Intervention de Christiane Taubira

Réunion du 10 septembre 2013 à 9h30
Questions orales — Mariage et loi personnelle

Christiane Taubira, garde des sceaux, ministre de la justice :

Cette règle générale concerne 181 pays. Le Gouvernement avait toutefois immédiatement identifié une dizaine de conventions bilatérales précisant que la loi personnelle ne pouvait être suspendue. Ces textes sont de nature différente. Pour un certain nombre de pays, tels que la Tunisie, l’Algérie, le Laos ou le Cambodge, il est explicitement mentionné que les Français ne peuvent déroger à la loi personnelle. Il s’agit en fait de mesures de protection, ces conventions datant de la période coloniale ou postcoloniale. Pour autant, l’officier d’état civil, voire le procureur de la République ont beaucoup de souplesse et ne sont pas tenus de considérer que, pour les ressortissants de ces pays, il ne peut être dérogé à la loi personnelle.

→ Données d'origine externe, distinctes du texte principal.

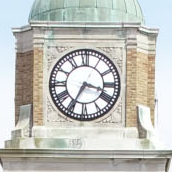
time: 3:34
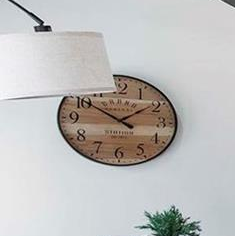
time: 1:50
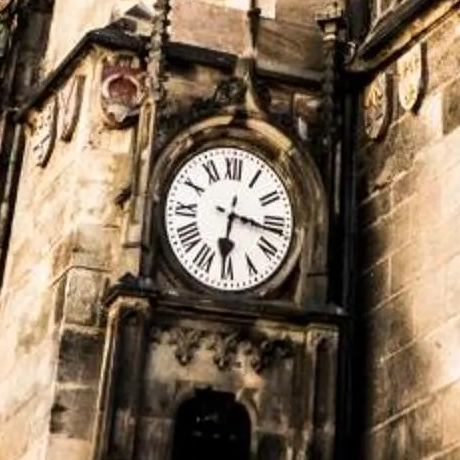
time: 6:16
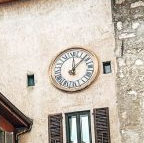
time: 12:07
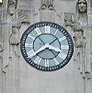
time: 3:39
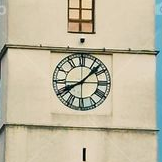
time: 8:07
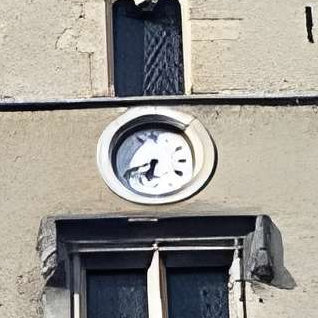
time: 6:41
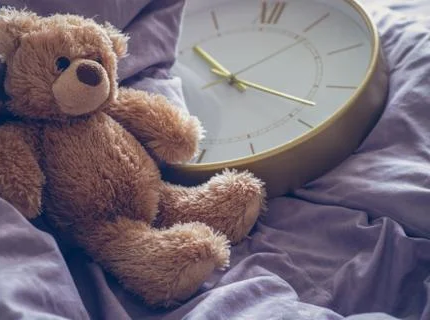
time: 10:17
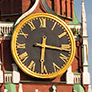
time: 6:16
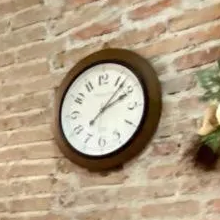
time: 2:07
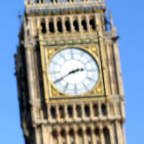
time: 2:40
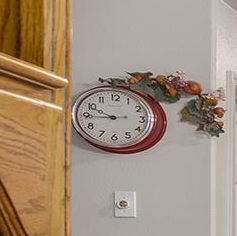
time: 9:44
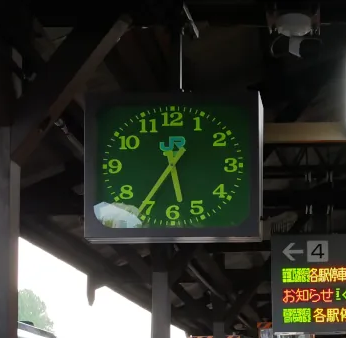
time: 5:35
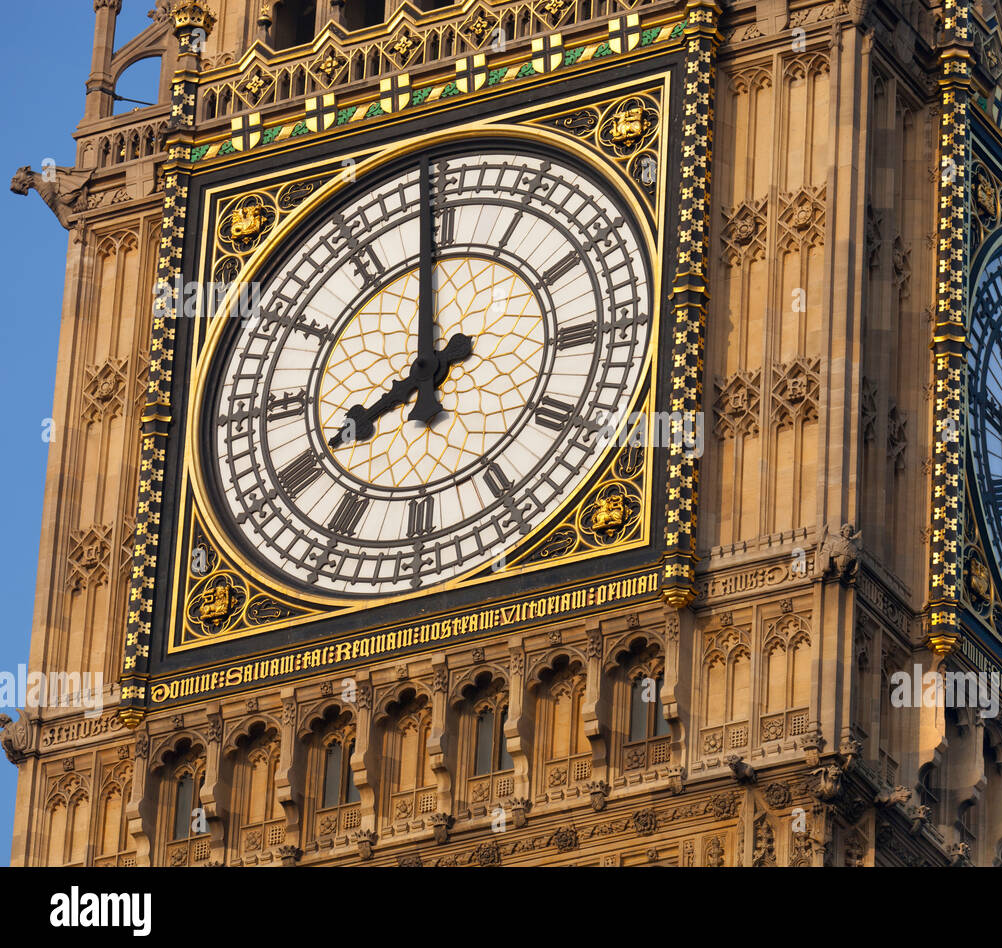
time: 7:59
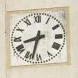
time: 8:32
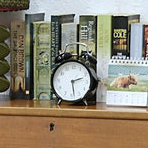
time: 2:28
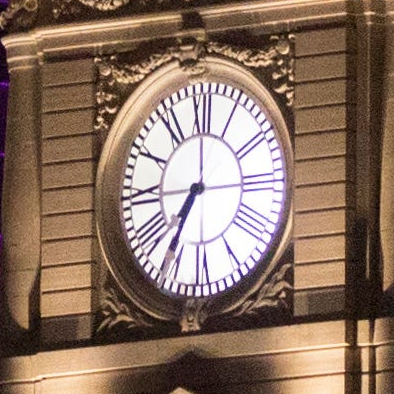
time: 7:00
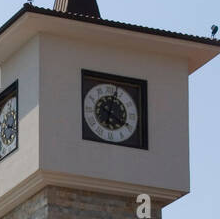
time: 4:02
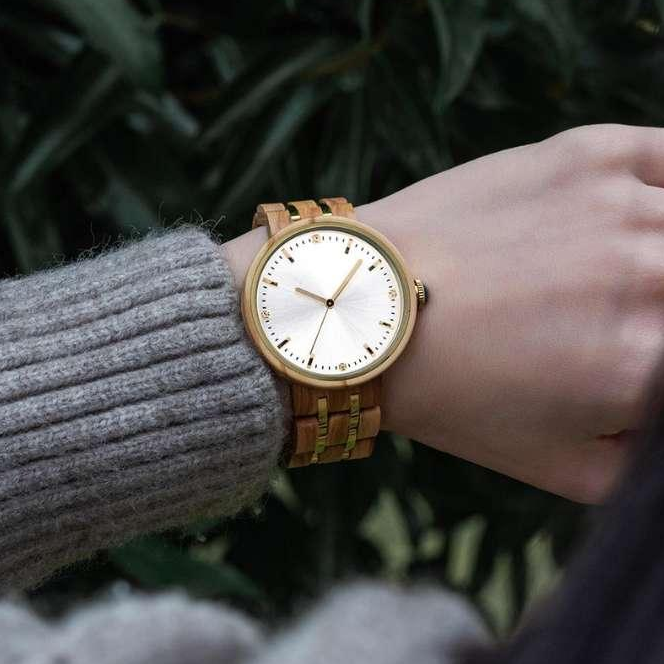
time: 9:08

Pour les autres pays que vous signalez à raison, notamment ceux qui ont composé l’ancienne Yougoslavie, la situation est différente. Il faut noter avec intérêt qu’aucune date de révision de la convention n’est prévue.

J’écarte immédiatement la comparaison avec le droit d’asile. En effet, ce dernier relève de la Convention internationale de Genève qui élabore le statut de réfugié. Par conséquent, c’est le statut de réfugié et non la nationalité qui est pris en compte. Je rappelle que, dans notre pays, le droit d’asile a une valeur constitutionnelle.

Vous avez parlé de discrimination, mais il s’agit bien plutôt de l’application des dispositions d’une convention internationale. Ainsi, le juge peut énoncer que l’interdiction du mariage est contraire à l’ordre public international français et donc souverainement décider d’autoriser ce mariage. Je conviens toutefois qu’il n’est pas satisfaisant de s’en remettre à des décisions de justice. Néanmoins, nous devons respecter notre droit interne et le droit international. D’où le sens de cette circulaire.

Par ailleurs, j’ai demandé à mon cabinet, notamment à mon conseiller diplomatique, et à l’administration du ministère de la justice de sensibiliser le secrétariat général aux affaires européennes, de mobiliser notre représentation permanente à Bruxelles et de retravailler la circulaire du 29 mai ainsi que la dépêche explicative du 1er août avec le ministère des affaires étrangères. C’est en effet celui-ci, et non le ministère de la justice, qui a la main pour renégocier éventuellement les conventions bilatérales, lesquelles portent sur de nombreux sujets et pas seulement sur la question du mariage.

Pour six pays, aucune date de révision n’est prévue, ce qui signifie que cette révision peut être introduite à tout moment. Cette mobilisation devrait nous permettre d’avancer, à un rythme différent selon les pays visés.

Quoi qu’il en soit, je suis bien déterminée à sortir de cette situation de blocage. En effet, même si elle ne concerne qu’une dizaine de pays, plus vraisemblablement seulement cinq ou six, il ne saurait y avoir d’exception à la règle et au principe d’égalité. C’est tout de même sous les auspices de l’égalité que la loi ouvrant le mariage aux couples de personnes de même sexe a été adoptée aussi bien par les députés que par les sénateurs.